Alexandria Ocasio-Cortez wears ‘suffragette white’ power suit for Vanity Fair cover

Sarah Young
 (Vanity Fair)
(Vanity Fair)

Alexandria Ocasio-Cortez, or AOC as she has become affectionately known, has been unveiled as Vanity Fair's latest cover star, less than a week before she concludes her bid for re-election in New York's 14th congressional district.

The cover image, which was shot by Tyler Mitchell – who, in 2018, famously became the first black photographer to shoot the cover of Vogue – shows Ocasio-Cortez standing in front of a wall of pink garden roses, wearing a white, double-breasted suit by New York-based label Aliétte.

But, like most of the congresswoman’s sartorial choices, her outfit does more than just look good.

Wearing white has become a political symbol in recent years among female politicians because of its association with the suffragette movement.
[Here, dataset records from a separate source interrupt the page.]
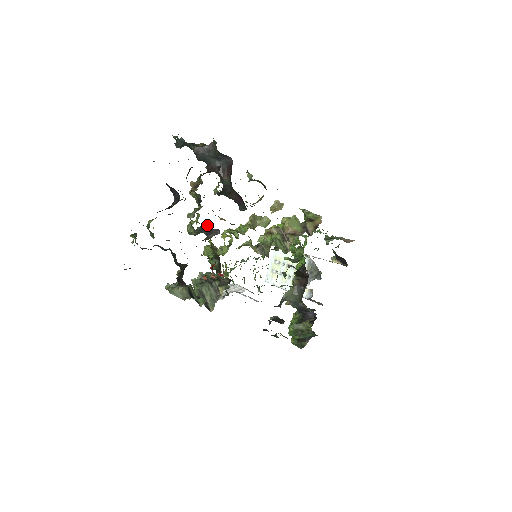
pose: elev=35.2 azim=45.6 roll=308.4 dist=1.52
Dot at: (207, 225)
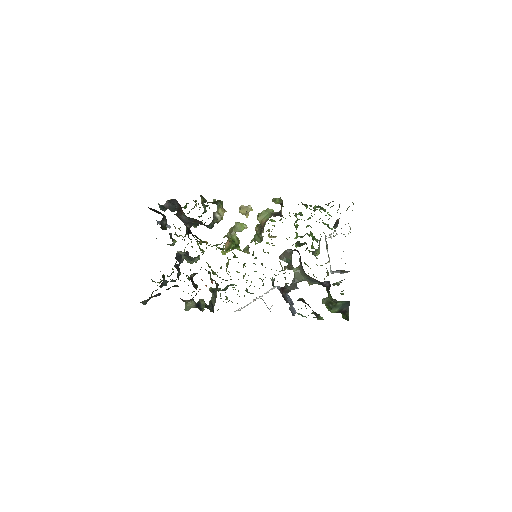
Dot at: (181, 252)
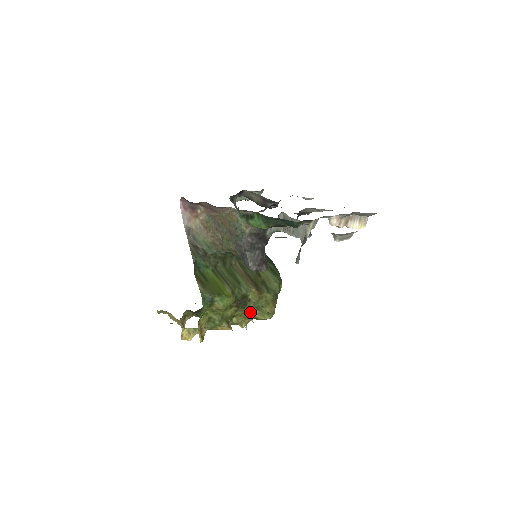
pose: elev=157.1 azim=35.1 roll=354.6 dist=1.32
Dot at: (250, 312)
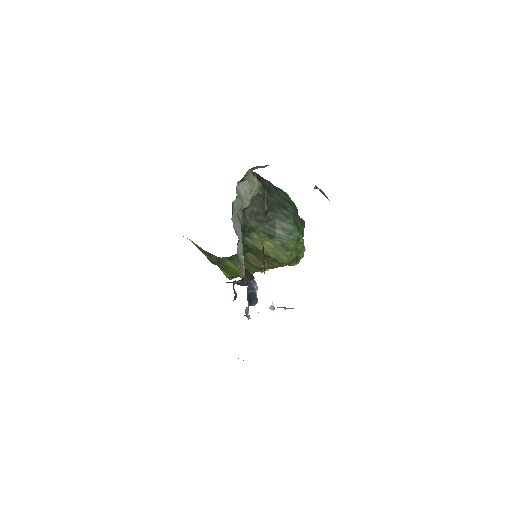
Dot at: occluded
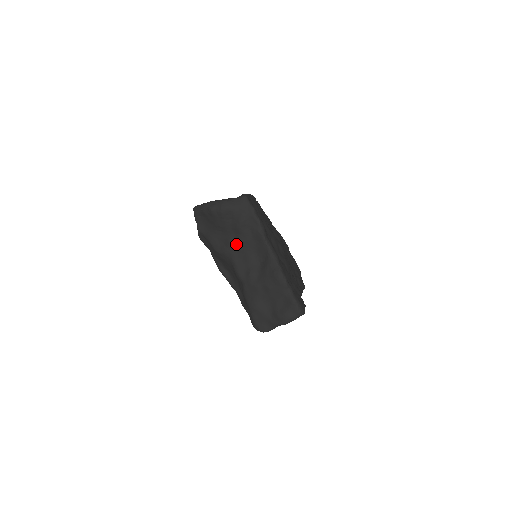
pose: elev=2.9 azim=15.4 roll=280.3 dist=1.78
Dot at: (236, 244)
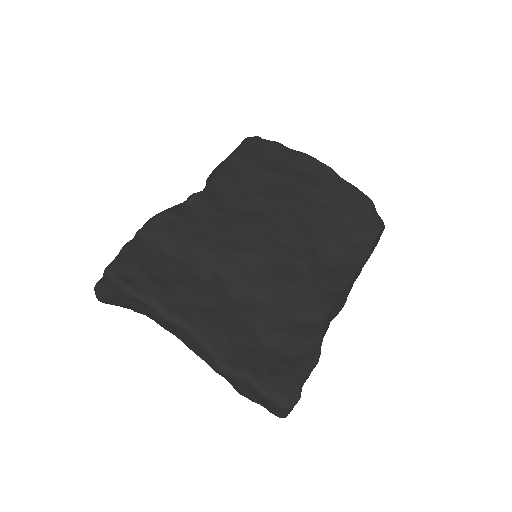
Dot at: (161, 323)
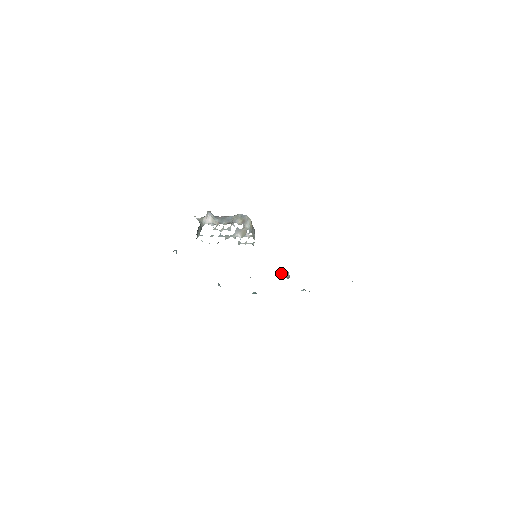
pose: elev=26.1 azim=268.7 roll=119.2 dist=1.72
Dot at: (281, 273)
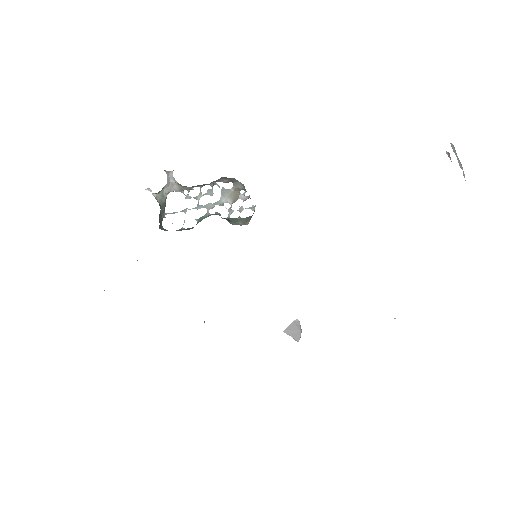
Dot at: (289, 327)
In 1908, Votes for Women editor Emmeline Pethick-Lawrence introduced the movement’s official colour scheme which included white to represent purity, green for hope and purple for loyalty and dignity.

Over the years, many other prominent women have worn the symbolic colour, including Shirley Chisholm when she became the first black woman to be elected to Congress and Hillary Clinton who dressed in white on a number of occasions during her run for president in 2016 and to Donald Trump’s inauguration.

In fact, this is not the first time that Ocasio-Cortez has worn the colour either.

Vanity Fair/Tyler Mitchell
Vanity Fair/Tyler Mitchell

Perhaps aware that her outfits were likely be scrutinised as a woman in politics, Ocasio-Cortez has long-used fashion to send a powerful message.

Almost as quickly as she has become a major figure on the US political scene, the 31-year-old established her now-iconic signature look, consisting of a bold red lip – which she has previously revealed is Stila’s liquid lipstick in Beso –  gold hoop earrings and all-white tailoring.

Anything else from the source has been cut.